_EXERCISE GOAL:_ Reproduce every record below line for line, without changing a single character.

_STORED DATA:_

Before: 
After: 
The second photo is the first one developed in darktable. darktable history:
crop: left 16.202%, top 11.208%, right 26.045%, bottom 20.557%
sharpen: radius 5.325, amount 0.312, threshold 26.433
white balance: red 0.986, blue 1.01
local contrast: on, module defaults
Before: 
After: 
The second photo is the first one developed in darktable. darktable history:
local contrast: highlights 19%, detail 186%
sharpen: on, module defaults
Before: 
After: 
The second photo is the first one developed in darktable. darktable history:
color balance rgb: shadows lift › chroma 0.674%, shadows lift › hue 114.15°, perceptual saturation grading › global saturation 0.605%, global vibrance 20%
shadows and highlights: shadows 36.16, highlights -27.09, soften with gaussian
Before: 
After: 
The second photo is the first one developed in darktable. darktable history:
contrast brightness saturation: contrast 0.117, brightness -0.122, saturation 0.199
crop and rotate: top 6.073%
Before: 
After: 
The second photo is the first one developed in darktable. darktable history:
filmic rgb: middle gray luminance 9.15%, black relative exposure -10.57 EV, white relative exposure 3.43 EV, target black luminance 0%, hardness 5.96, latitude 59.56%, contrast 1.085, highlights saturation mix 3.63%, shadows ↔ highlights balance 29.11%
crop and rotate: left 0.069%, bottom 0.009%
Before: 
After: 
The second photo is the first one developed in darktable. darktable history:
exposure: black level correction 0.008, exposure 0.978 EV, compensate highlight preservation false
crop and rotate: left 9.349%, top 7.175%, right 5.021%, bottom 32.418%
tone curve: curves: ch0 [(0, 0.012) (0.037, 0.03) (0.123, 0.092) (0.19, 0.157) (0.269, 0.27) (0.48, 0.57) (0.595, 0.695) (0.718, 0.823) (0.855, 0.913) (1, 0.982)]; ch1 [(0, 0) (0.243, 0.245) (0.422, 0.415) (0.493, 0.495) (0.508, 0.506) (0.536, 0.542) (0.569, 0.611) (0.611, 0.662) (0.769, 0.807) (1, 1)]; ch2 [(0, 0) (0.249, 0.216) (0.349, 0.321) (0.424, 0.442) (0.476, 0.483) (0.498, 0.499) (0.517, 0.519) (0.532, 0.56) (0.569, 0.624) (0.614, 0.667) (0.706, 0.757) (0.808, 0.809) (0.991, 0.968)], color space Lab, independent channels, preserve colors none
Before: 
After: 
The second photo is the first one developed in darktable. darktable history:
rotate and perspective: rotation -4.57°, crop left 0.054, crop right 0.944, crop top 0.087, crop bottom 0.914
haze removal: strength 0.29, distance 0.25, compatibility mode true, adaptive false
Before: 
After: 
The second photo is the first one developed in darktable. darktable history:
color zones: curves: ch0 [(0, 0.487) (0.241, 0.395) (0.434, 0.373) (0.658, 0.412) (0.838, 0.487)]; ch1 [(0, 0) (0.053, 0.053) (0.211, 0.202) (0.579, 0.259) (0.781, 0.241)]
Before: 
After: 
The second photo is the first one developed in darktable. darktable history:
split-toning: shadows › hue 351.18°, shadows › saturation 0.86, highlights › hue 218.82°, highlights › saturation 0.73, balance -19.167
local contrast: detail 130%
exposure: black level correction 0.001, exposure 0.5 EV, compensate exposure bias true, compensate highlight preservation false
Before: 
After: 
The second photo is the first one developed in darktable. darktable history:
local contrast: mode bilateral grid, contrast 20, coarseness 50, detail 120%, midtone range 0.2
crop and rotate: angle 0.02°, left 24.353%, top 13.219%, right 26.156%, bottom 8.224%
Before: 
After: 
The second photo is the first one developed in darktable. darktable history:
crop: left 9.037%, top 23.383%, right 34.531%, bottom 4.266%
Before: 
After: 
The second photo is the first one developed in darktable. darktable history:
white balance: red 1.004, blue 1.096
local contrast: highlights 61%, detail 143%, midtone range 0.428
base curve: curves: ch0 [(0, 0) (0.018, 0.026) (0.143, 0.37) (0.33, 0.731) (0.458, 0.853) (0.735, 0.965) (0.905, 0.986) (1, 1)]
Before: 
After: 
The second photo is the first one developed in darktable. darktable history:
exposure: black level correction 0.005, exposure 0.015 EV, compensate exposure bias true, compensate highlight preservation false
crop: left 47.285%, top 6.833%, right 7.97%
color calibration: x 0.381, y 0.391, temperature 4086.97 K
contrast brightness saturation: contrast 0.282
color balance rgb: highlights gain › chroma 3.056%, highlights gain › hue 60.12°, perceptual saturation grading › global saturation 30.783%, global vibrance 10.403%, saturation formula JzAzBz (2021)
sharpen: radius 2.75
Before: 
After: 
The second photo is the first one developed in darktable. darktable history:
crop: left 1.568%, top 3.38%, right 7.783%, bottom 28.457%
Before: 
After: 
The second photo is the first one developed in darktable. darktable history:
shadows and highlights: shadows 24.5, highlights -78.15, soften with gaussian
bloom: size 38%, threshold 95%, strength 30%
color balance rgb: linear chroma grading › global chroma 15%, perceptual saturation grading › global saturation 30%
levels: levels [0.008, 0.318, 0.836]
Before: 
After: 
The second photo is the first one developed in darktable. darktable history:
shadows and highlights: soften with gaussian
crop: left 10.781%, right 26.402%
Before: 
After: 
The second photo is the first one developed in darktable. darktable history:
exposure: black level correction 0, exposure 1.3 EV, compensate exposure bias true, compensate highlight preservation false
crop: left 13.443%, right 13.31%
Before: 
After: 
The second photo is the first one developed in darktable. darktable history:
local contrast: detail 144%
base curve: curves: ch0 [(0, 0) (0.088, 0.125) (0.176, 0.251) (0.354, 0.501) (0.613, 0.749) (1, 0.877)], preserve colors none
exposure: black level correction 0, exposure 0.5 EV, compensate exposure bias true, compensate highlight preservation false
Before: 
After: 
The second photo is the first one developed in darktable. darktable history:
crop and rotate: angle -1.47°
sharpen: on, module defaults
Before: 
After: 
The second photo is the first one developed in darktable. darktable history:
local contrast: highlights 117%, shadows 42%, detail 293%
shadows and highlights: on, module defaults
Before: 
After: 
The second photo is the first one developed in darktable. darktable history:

_COMPLETED TASK:_
Before: 
After: 
The second photo is the first one developed in darktable. darktable history:
crop: left 16.202%, top 11.208%, right 26.045%, bottom 20.557%
sharpen: radius 5.325, amount 0.312, threshold 26.433
white balance: red 0.986, blue 1.01
local contrast: on, module defaults
Before: 
After: 
The second photo is the first one developed in darktable. darktable history:
local contrast: highlights 19%, detail 186%
sharpen: on, module defaults
Before: 
After: 
The second photo is the first one developed in darktable. darktable history:
color balance rgb: shadows lift › chroma 0.674%, shadows lift › hue 114.15°, perceptual saturation grading › global saturation 0.605%, global vibrance 20%
shadows and highlights: shadows 36.16, highlights -27.09, soften with gaussian
Before: 
After: 
The second photo is the first one developed in darktable. darktable history:
contrast brightness saturation: contrast 0.117, brightness -0.122, saturation 0.199
crop and rotate: top 6.073%
Before: 
After: 
The second photo is the first one developed in darktable. darktable history:
filmic rgb: middle gray luminance 9.15%, black relative exposure -10.57 EV, white relative exposure 3.43 EV, target black luminance 0%, hardness 5.96, latitude 59.56%, contrast 1.085, highlights saturation mix 3.63%, shadows ↔ highlights balance 29.11%
crop and rotate: left 0.069%, bottom 0.009%
Before: 
After: 
The second photo is the first one developed in darktable. darktable history:
exposure: black level correction 0.008, exposure 0.978 EV, compensate highlight preservation false
crop and rotate: left 9.349%, top 7.175%, right 5.021%, bottom 32.418%
tone curve: curves: ch0 [(0, 0.012) (0.037, 0.03) (0.123, 0.092) (0.19, 0.157) (0.269, 0.27) (0.48, 0.57) (0.595, 0.695) (0.718, 0.823) (0.855, 0.913) (1, 0.982)]; ch1 [(0, 0) (0.243, 0.245) (0.422, 0.415) (0.493, 0.495) (0.508, 0.506) (0.536, 0.542) (0.569, 0.611) (0.611, 0.662) (0.769, 0.807) (1, 1)]; ch2 [(0, 0) (0.249, 0.216) (0.349, 0.321) (0.424, 0.442) (0.476, 0.483) (0.498, 0.499) (0.517, 0.519) (0.532, 0.56) (0.569, 0.624) (0.614, 0.667) (0.706, 0.757) (0.808, 0.809) (0.991, 0.968)], color space Lab, independent channels, preserve colors none
Before: 
After: 
The second photo is the first one developed in darktable. darktable history:
rotate and perspective: rotation -4.57°, crop left 0.054, crop right 0.944, crop top 0.087, crop bottom 0.914
haze removal: strength 0.29, distance 0.25, compatibility mode true, adaptive false
Before: 
After: 
The second photo is the first one developed in darktable. darktable history:
color zones: curves: ch0 [(0, 0.487) (0.241, 0.395) (0.434, 0.373) (0.658, 0.412) (0.838, 0.487)]; ch1 [(0, 0) (0.053, 0.053) (0.211, 0.202) (0.579, 0.259) (0.781, 0.241)]
Before: 
After: 
The second photo is the first one developed in darktable. darktable history:
split-toning: shadows › hue 351.18°, shadows › saturation 0.86, highlights › hue 218.82°, highlights › saturation 0.73, balance -19.167
local contrast: detail 130%
exposure: black level correction 0.001, exposure 0.5 EV, compensate exposure bias true, compensate highlight preservation false
Before: 
After: 
The second photo is the first one developed in darktable. darktable history:
local contrast: mode bilateral grid, contrast 20, coarseness 50, detail 120%, midtone range 0.2
crop and rotate: angle 0.02°, left 24.353%, top 13.219%, right 26.156%, bottom 8.224%
Before: 
After: 
The second photo is the first one developed in darktable. darktable history:
crop: left 9.037%, top 23.383%, right 34.531%, bottom 4.266%
Before: 
After: 
The second photo is the first one developed in darktable. darktable history:
white balance: red 1.004, blue 1.096
local contrast: highlights 61%, detail 143%, midtone range 0.428
base curve: curves: ch0 [(0, 0) (0.018, 0.026) (0.143, 0.37) (0.33, 0.731) (0.458, 0.853) (0.735, 0.965) (0.905, 0.986) (1, 1)]
Before: 
After: 
The second photo is the first one developed in darktable. darktable history:
exposure: black level correction 0.005, exposure 0.015 EV, compensate exposure bias true, compensate highlight preservation false
crop: left 47.285%, top 6.833%, right 7.97%
color calibration: x 0.381, y 0.391, temperature 4086.97 K
contrast brightness saturation: contrast 0.282
color balance rgb: highlights gain › chroma 3.056%, highlights gain › hue 60.12°, perceptual saturation grading › global saturation 30.783%, global vibrance 10.403%, saturation formula JzAzBz (2021)
sharpen: radius 2.75
Before: 
After: 
The second photo is the first one developed in darktable. darktable history:
crop: left 1.568%, top 3.38%, right 7.783%, bottom 28.457%
Before: 
After: 
The second photo is the first one developed in darktable. darktable history:
shadows and highlights: shadows 24.5, highlights -78.15, soften with gaussian
bloom: size 38%, threshold 95%, strength 30%
color balance rgb: linear chroma grading › global chroma 15%, perceptual saturation grading › global saturation 30%
levels: levels [0.008, 0.318, 0.836]
Before: 
After: 
The second photo is the first one developed in darktable. darktable history:
shadows and highlights: soften with gaussian
crop: left 10.781%, right 26.402%
Before: 
After: 
The second photo is the first one developed in darktable. darktable history:
exposure: black level correction 0, exposure 1.3 EV, compensate exposure bias true, compensate highlight preservation false
crop: left 13.443%, right 13.31%
Before: 
After: 
The second photo is the first one developed in darktable. darktable history:
local contrast: detail 144%
base curve: curves: ch0 [(0, 0) (0.088, 0.125) (0.176, 0.251) (0.354, 0.501) (0.613, 0.749) (1, 0.877)], preserve colors none
exposure: black level correction 0, exposure 0.5 EV, compensate exposure bias true, compensate highlight preservation false
Before: 
After: 
The second photo is the first one developed in darktable. darktable history:
crop and rotate: angle -1.47°
sharpen: on, module defaults
Before: 
After: 
The second photo is the first one developed in darktable. darktable history:
local contrast: highlights 117%, shadows 42%, detail 293%
shadows and highlights: on, module defaults
Before: 
After: 
The second photo is the first one developed in darktable. darktable history:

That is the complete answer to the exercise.